Do you remember your first?
We're talking romance reading here, just to be clear, and it's a question asked and answered time and again amongst the devoted. Many -- most? -- readers can recite that first book's title, the author, the year, where they read it, the impression it left and the addiction it started. You know that old saying, "you never forget your first."
Well, I have forgotten...or perhaps, more accurately, I never took in the title and author but simply fastened onto the words and the story. I don't even recall my age at the time, but I'm guessing early teens. My mum bought the Woman's Weekly -- the UK one -- for the recipes and the knitting (and probably the royal/celeb gossip, if they did that back then) and I must have been choking for something to read one weekend and discovered the fiction section. They used to publish abridged versions of, I think, Mills & Boon. Definitely classic romance, definitely of the category style, definitely serialised.

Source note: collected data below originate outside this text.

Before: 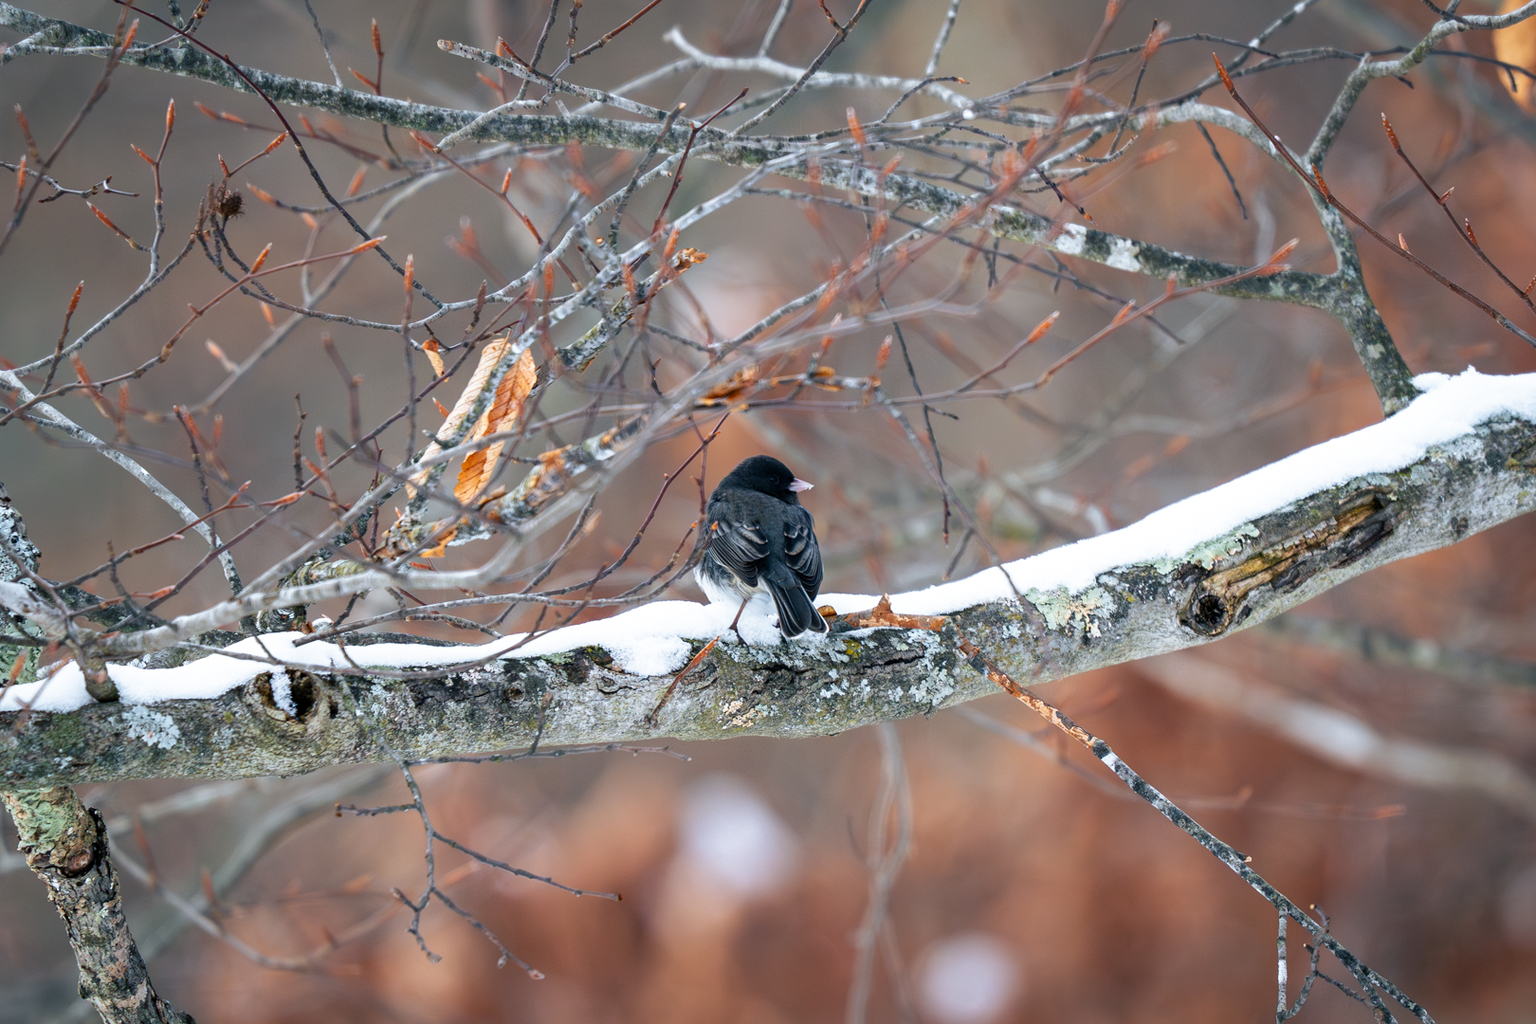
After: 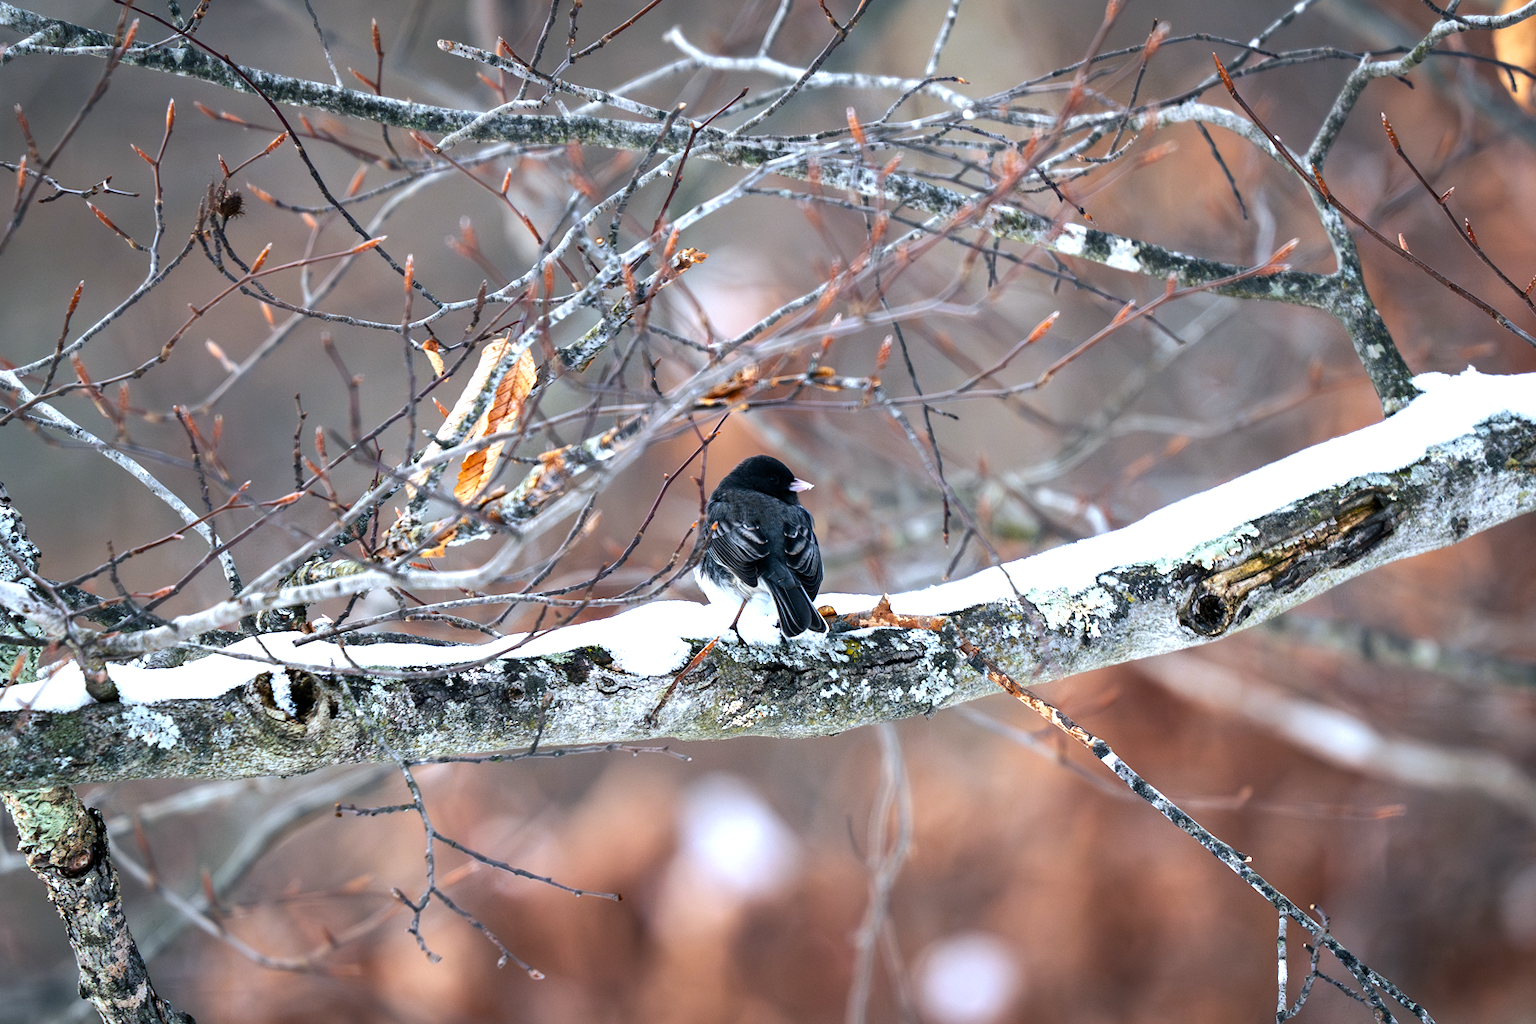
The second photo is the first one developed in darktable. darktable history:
tone equalizer: -8 EV -0.75 EV, -7 EV -0.7 EV, -6 EV -0.6 EV, -5 EV -0.4 EV, -3 EV 0.4 EV, -2 EV 0.6 EV, -1 EV 0.7 EV, +0 EV 0.75 EV, edges refinement/feathering 500, mask exposure compensation -1.57 EV, preserve details no
shadows and highlights: soften with gaussian
white balance: red 0.974, blue 1.044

I remember the serialised part because of the painfully long wait from week to week to get the next instalment. I recall calling into the newsagent in the mornings on my way to school to check if the new magazine was in, ahead of my mother in the afternoon. Because I HAD TO KNOW WHAT HAPPENED NEXT!!!
Fair to say I was a teensy bit obsessed.
This topic has been on my mind, and turned into this blog post, as I've just completed an online course with Romance Writers of Australia on Branding, with the always-brilliant Nikki Logan. One of the questions I found enormously difficult to answer: what is unique about YOUR stories? In mulling this over -- and over and over, from this angle and that perspective -- I went back to the start.
Why did I start writing romance? Why did I start reading romance? And, yes, I loved and still love the optimism of these stories, and the female point of view, and the treatment of real, true, genuine family/human problems, the emotional highs and lows, and the happy endings brought about by character growth and change.
But I also loved and still love the armchair journey into another world. As a 13 year old girl who'd never been further from the farm than an occasional South Coast family holiday, every book-world was exotic and exciting. A quaintly-named Cotswold village, the Australian outback, a penthouse overlooking Sydney Harbour, a Texan ranch, a New Zealand hunting lodge, a Scottish castle, a villa in the south of France...
These were the worlds I visited through my early romance reading and, I realised, my love of armchair travel has carried through to my writing. Each time I start a new story I take off to a new place and experience that world through the eyes of my characters. I trust I am also taking my readers along on the journey to a new and wonderful place.
Do you remember when you first started reading romance? What did you love most about the stories at that time in your life?